The Slacks new bilingual song has a Slice of Heaven feel to it
A kiwiana song with a music video filmed in a dairy could be New Zealand's next big summer anthem.
The video for Big Aroha by The Slacks is jammed packed with classic summer scenes, like backyard cricket, while the song itself is filled with classic Kiwi phrases.
The catchy bilingual creation is a feel good number pumped full of messages of unity, love, and community.
There's something iconic and memorable about this tune. It feels like it's destined to become a hit. It's got that happy, Slice of Heaven feel to it.
The story for Big Aroha goes all the way back to the days of the old school yard in Inglewood, Taranaki, the Slacks lead singer Mark Armstrong said.
As a young fella Mark had a chat with his Maori mate Joe at the bus outside the Inglewood dairy.
They talked about the importance of community and manaakitanga and Mark said it really struck a chord with him.
Decades later, the music video is set mainly in a 4Square in Moturoa New Plymouth, but it also features towns from across the North Island, like Otorohanga, Pio Pio and Urenui.
The video has clocked up more than 50,000 views in a matter of days, and it's had a stream of positive online comments, including multiple suggestions that it should be New Zealand's new national anthem.
"John Key couldn't change the flag, but let's see if he could change the national anthem," Mark said, laughing.
The Slacks have been around since Mark and his brother Scott Armstrong formed it in 1999 as a means to avoid joining the work force.
The band is made up of the Armstrong brothers, as well as Blake Gibson, and Zane Greig.
Gibson said the reaction to the release of the song, which was blessed at Parihaka, had been crazy.
"Lots of expats are saying it's making them homesick," he said.
"This song, the message, it puts that shiver up your spine.
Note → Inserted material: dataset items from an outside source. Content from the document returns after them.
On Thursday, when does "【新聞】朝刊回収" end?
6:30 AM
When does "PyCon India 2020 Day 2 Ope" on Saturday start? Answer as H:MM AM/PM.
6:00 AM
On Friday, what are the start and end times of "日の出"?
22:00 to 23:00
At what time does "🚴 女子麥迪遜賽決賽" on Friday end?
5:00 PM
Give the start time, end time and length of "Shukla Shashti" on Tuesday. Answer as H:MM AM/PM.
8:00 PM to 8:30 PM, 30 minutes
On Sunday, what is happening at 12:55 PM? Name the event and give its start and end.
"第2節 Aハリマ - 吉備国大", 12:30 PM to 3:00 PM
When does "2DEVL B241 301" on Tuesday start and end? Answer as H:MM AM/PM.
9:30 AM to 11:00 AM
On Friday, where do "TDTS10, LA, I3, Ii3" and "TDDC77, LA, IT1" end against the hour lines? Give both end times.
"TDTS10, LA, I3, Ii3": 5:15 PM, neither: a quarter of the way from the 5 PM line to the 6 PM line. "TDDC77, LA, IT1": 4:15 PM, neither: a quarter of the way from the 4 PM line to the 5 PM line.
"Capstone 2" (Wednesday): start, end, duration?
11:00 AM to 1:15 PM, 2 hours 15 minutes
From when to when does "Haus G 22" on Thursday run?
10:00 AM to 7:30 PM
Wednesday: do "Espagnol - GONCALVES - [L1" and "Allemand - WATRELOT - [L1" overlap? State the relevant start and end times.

It's a real song, with a real message, a message that needs to be taken on more."
The band's music has been described as country ska, progressive hillbilly, fizz pop and rocky, rock, rock.
Both Mark and Gibson said the band was just real people, making real music.
"The only filter this music has gone through is us," Mark said.
"There's not a record company or funding from New Zealand on Air. It's us."
* The Slacks are touring the North Island in December. They play: Auckland, Winecellar, Thursday December 8. Mt Manganui, Mt Mellick, Friday December 9. Gisborne, Dome Bar and Cinema, Saturday December 10. Wellington, San Fran Bathouse, Wednesday December 14. Apiti, Apiti Tavern, Friday December 16. Oakura, Butlers Reef, Saturday December 17.